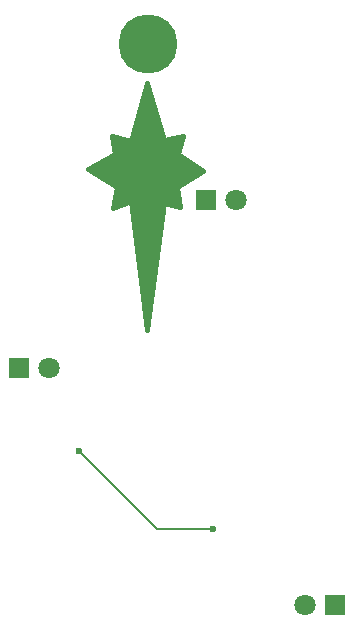
<source format=gbr>
%TF.GenerationSoftware,KiCad,Pcbnew,8.0.4*%
%TF.CreationDate,2024-12-02T20:50:40-07:00*%
%TF.ProjectId,tree,74726565-2e6b-4696-9361-645f70636258,rev?*%
%TF.SameCoordinates,Original*%
%TF.FileFunction,Copper,L1,Top*%
%TF.FilePolarity,Positive*%
%FSLAX46Y46*%
G04 Gerber Fmt 4.6, Leading zero omitted, Abs format (unit mm)*
G04 Created by KiCad (PCBNEW 8.0.4) date 2024-12-02 20:50:40*
%MOMM*%
%LPD*%
G01*
G04 APERTURE LIST*
%TA.AperFunction,Conductor*%
%ADD10C,0.390000*%
%TD*%
%TA.AperFunction,ComponentPad*%
%ADD11C,5.000000*%
%TD*%
%TA.AperFunction,ComponentPad*%
%ADD12R,1.800000X1.800000*%
%TD*%
%TA.AperFunction,ComponentPad*%
%ADD13C,1.800000*%
%TD*%
%TA.AperFunction,ViaPad*%
%ADD14C,0.600000*%
%TD*%
%TA.AperFunction,Conductor*%
%ADD15C,0.200000*%
%TD*%
G04 APERTURE END LIST*
D10*
%TO.N,GND*%
X147412556Y-68094730D02*
X149012556Y-67794730D01*
X148624263Y-69279155D01*
X150712556Y-70694730D01*
X148490628Y-72057746D01*
X148812556Y-73794730D01*
X147390696Y-73397506D01*
X146027679Y-84157005D01*
X144651328Y-73291311D01*
X143112556Y-73894730D01*
X143427682Y-72040380D01*
X141012556Y-70594730D01*
X143294047Y-69296518D01*
X143012556Y-67794730D01*
X144629470Y-68200924D01*
X146012556Y-63294730D01*
X147412556Y-68094730D01*
%TA.AperFunction,Conductor*%
G36*
X147412556Y-68094730D02*
G01*
X149012556Y-67794730D01*
X148624263Y-69279155D01*
X150712556Y-70694730D01*
X148490628Y-72057746D01*
X148812556Y-73794730D01*
X147390696Y-73397506D01*
X146027679Y-84157005D01*
X144651328Y-73291311D01*
X143112556Y-73894730D01*
X143427682Y-72040380D01*
X141012556Y-70594730D01*
X143294047Y-69296518D01*
X143012556Y-67794730D01*
X144629470Y-68200924D01*
X146012556Y-63294730D01*
X147412556Y-68094730D01*
G37*
%TD.AperFunction*%
%TD*%
D11*
%TO.P,,-,GND*%
%TO.N,GND*%
X146100000Y-60000000D03*
%TD*%
D12*
%TO.P,D3,1,K*%
%TO.N,Net-(D3-K)*%
X151000000Y-73200000D03*
D13*
%TO.P,D3,2,A*%
%TO.N,Net-(BT1-+)*%
X153540000Y-73200000D03*
%TD*%
D12*
%TO.P,D2,1,K*%
%TO.N,Net-(D2-K)*%
X135160000Y-87400000D03*
D13*
%TO.P,D2,2,A*%
%TO.N,Net-(BT1-+)*%
X137700000Y-87400000D03*
%TD*%
D12*
%TO.P,D1,1,K*%
%TO.N,Net-(D1-K)*%
X161940000Y-107500000D03*
D13*
%TO.P,D1,2,A*%
%TO.N,Net-(BT1-+)*%
X159400000Y-107500000D03*
%TD*%
D14*
%TO.N,Net-(BT1-+)*%
X140200000Y-94400000D03*
X151600000Y-101000000D03*
%TD*%
D15*
%TO.N,Net-(BT1-+)*%
X146800000Y-101000000D02*
X151600000Y-101000000D01*
X140200000Y-94400000D02*
X146800000Y-101000000D01*
%TD*%
M02*

</source>
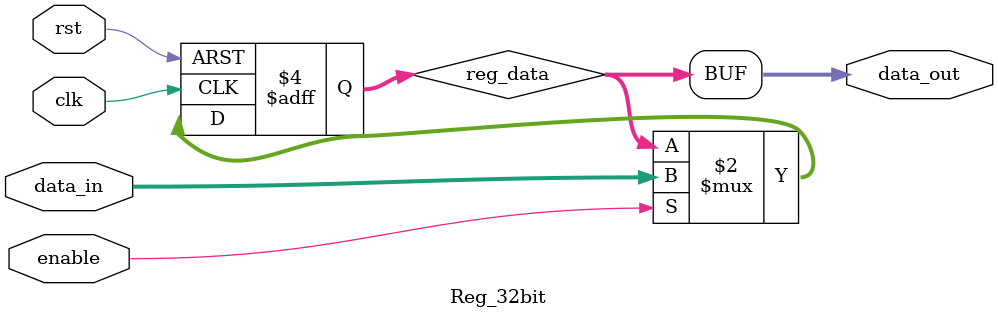
<source format=v>
module Reg_32bit (
    input wire clk,      // Clock input
    input wire rst,      // Reset input
    input wire enable,   // Enable input
    input wire [31:0] data_in,  // Data input
    output wire [31:0] data_out // Data output
);

  reg [31:0] reg_data; // 32-bit register

  always @(posedge clk or posedge rst) begin
    if (rst) begin
      reg_data <= 32'h0; // Reset the register to 0
    end else if (enable) begin
      reg_data <= data_in; // Load data into the register when enabled
    end
  end

  assign data_out = reg_data; // Output data is the content of the register

endmodule

</source>
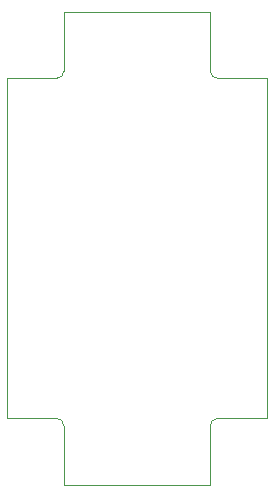
<source format=gbr>
%TF.GenerationSoftware,KiCad,Pcbnew,8.0.1*%
%TF.CreationDate,2024-06-22T11:42:11+02:00*%
%TF.ProjectId,night_light,6e696768-745f-46c6-9967-68742e6b6963,rev?*%
%TF.SameCoordinates,Original*%
%TF.FileFunction,Profile,NP*%
%FSLAX46Y46*%
G04 Gerber Fmt 4.6, Leading zero omitted, Abs format (unit mm)*
G04 Created by KiCad (PCBNEW 8.0.1) date 2024-06-22 11:42:11*
%MOMM*%
%LPD*%
G01*
G04 APERTURE LIST*
%TA.AperFunction,Profile*%
%ADD10C,0.100000*%
%TD*%
G04 APERTURE END LIST*
D10*
X127200000Y-135000000D02*
G75*
G02*
X127800000Y-134400000I600000J0D01*
G01*
X127200000Y-140000000D02*
X127200000Y-135000000D01*
X127800000Y-134400000D02*
X132000000Y-134400000D01*
X114800000Y-100000000D02*
X127200000Y-100000000D01*
X114200000Y-134400000D02*
G75*
G02*
X114800000Y-135000000I0J-600000D01*
G01*
X114800000Y-100000000D02*
X114800000Y-105000000D01*
X127200000Y-100000000D02*
X127200000Y-105000000D01*
X114800000Y-135000000D02*
X114800000Y-140000000D01*
X114800000Y-140000000D02*
X127200000Y-140000000D01*
X127800000Y-105600000D02*
X132000000Y-105600000D01*
X114200000Y-105600000D02*
X110000000Y-105600000D01*
X127800000Y-105600000D02*
G75*
G02*
X127200000Y-105000000I0J600000D01*
G01*
X114800000Y-105000000D02*
G75*
G02*
X114200000Y-105600000I-600000J0D01*
G01*
X114200000Y-134400000D02*
X110000000Y-134400000D01*
X110000000Y-134400000D02*
X110000000Y-105600000D01*
X132000000Y-105600000D02*
X132000000Y-134400000D01*
M02*

</source>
□ □ □ □ □
| Instruction |
Extract every line above containing the word "Created".

| Response box |
G04 Created by KiCad (PCBNEW 8.0.4) date 2024-12-02 20:50:40*
G04 Created by KiCad (PCBNEW 8.0.1) date 2024-06-22 11:42:11*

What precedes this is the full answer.